There's an awful lot of blame to go around in Afghanistan, but I suspect more of it is concentrated in Washington D.C. than it is in Kabul. I think an awful lot of US politicians and diplomats (and even some generals) really thought they could create a US-style democracy in a nation that's been at war with itself, and everyone around it, for the past three millennia or so. It was never going to work. (I said as much in past blog articles, for example, this one.)
I think Cdr. Salamander has penned a very useful contribution to any rational analysis of what went wrong in Afghanistan. I hope others who were there at the time will do the same, to set the historical record straight. Unfortunately, given the history of almost every country and every army, I don't think we'll learn from those facts . . . and I daresay our descendants will be making the same mistakes, somewhere else.
Peter
8 comments:
One thing about war is that the winners get to write the history. The blame game, and all this fingerpointing is a distraction.
The history is that the lying liars in warshington scammed the American people. No one should blame the good people of the military; but the lying liars of the ruling class and the ruling class generals ought to be held in permanent contempt.
The purpose of the WaPo article is that we have put up with this malarkey for long enough, and Americans need to repeal their consent for all the killing in the name of... In the name of what?
Profits.
WAR IS A RACKET.
We have never even tried to "win" in Afghanistan or Iraq, from the very beginning. Washington never decided or defined what victory might look like. How do you achieve the objective, when there is no objective? We won the war (invasion) and then lost the peace.
I figured this out in my first trip to the desert in 2003. It's not exactly rocket science.
I am shocked, SHOCKED that Wa-Po published an inaccurate report....
As to the "even generals" line, once an officer's promotions require congressional approval, they are politicians, not soldiers...

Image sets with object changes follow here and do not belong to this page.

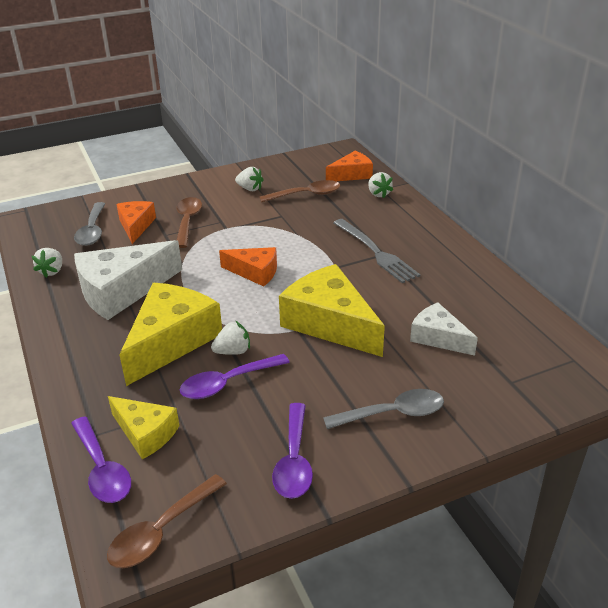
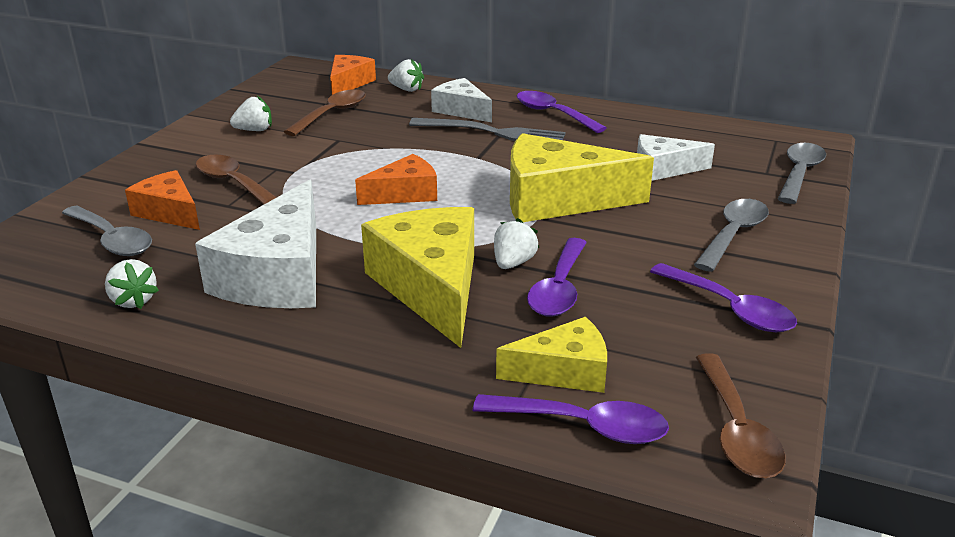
camera: 45 degrees left, 5 degrees down
(385, 225) = (461, 110): none -> white cheese
(440, 255) = (553, 114): none -> purple spoon
(536, 397) = (799, 173): none -> grey spoon

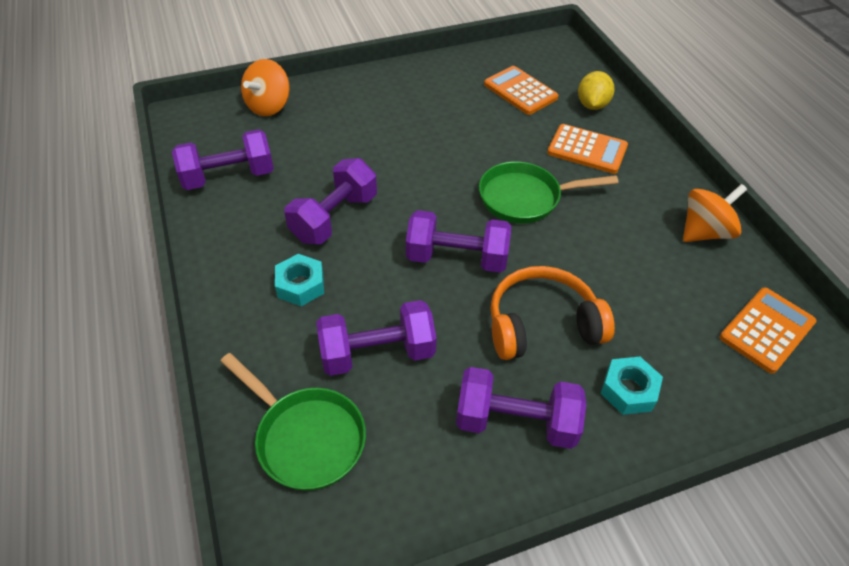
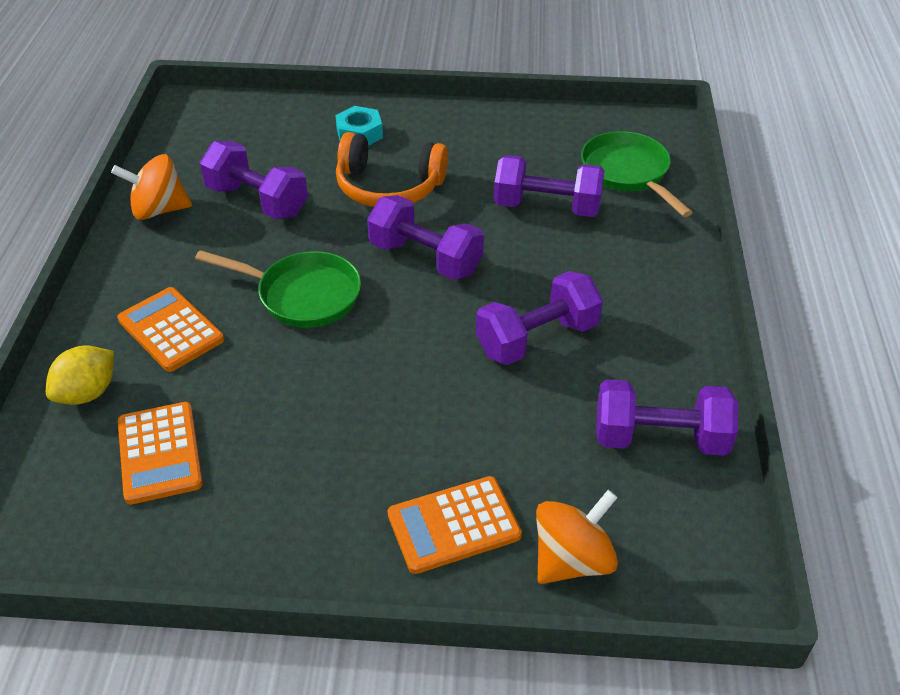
camera: 155 degrees left, 5 degrees down
(300, 285) = (600, 279): turquoise nut -> none
(516, 422) = (460, 140): purple dumbbell -> purple dumbbell (257, 200)
(766, 330) = (209, 135): orange calculator -> orange calculator (454, 525)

I know what FOIA stands for, and DEC09 presumably means December 2009, but what do MOVEORD and SCHB stand for? And if you are talking about December 2009, why not just say December 2009? Color me wrinkled with irritation.
The key of course is that the politicians didn't want a war won. They wanted military action. The wars now like, the wars going back to Viet Nam, are theater not action. There is no intent to accomplish anything, there is no goal,just lives spent to prop up the politicians image. The resultant command confusion and image consciousness leaves us with rules of engagement that are onerous at best and mission planning that is the equivalent of "let's put on a good show for the video team". The wars start as a gesture the troops die in truth.
SCHB
"American military strategists in both Iraq and Afghanistan have proposed modifications to the strategy. Sometimes defined as "clear, hold and build" or "shape, clear, hold, and build," native forces identify the nature and strength of the enemy threat in a given area (shape), foreign and native forces defeat the enemy threat (clear), foreign and native forces keep the area clear of enemies (hold), and native democratic institutions are established that draw their legitimacy from the local people (build).[19] Basic services such as electricity, sewer systems, fresh water, farms, and marketplaces were provided.
And of course, MOVEORD is a movement order, an order issued by their higher command for a unit to move - from one place to another.
IDK - I read the article in the Washington Post and wasn't surprised by any of it.
Lack of clear mission after al Queda was decimated, cherry picking stats and metrics, confusing rules of engagement, to much aid going in, to much corruption/graft in place, lackluster support from locals, lackluster performance of local security forces.
Anyone who was really paying attention to the alt-media already knew all this.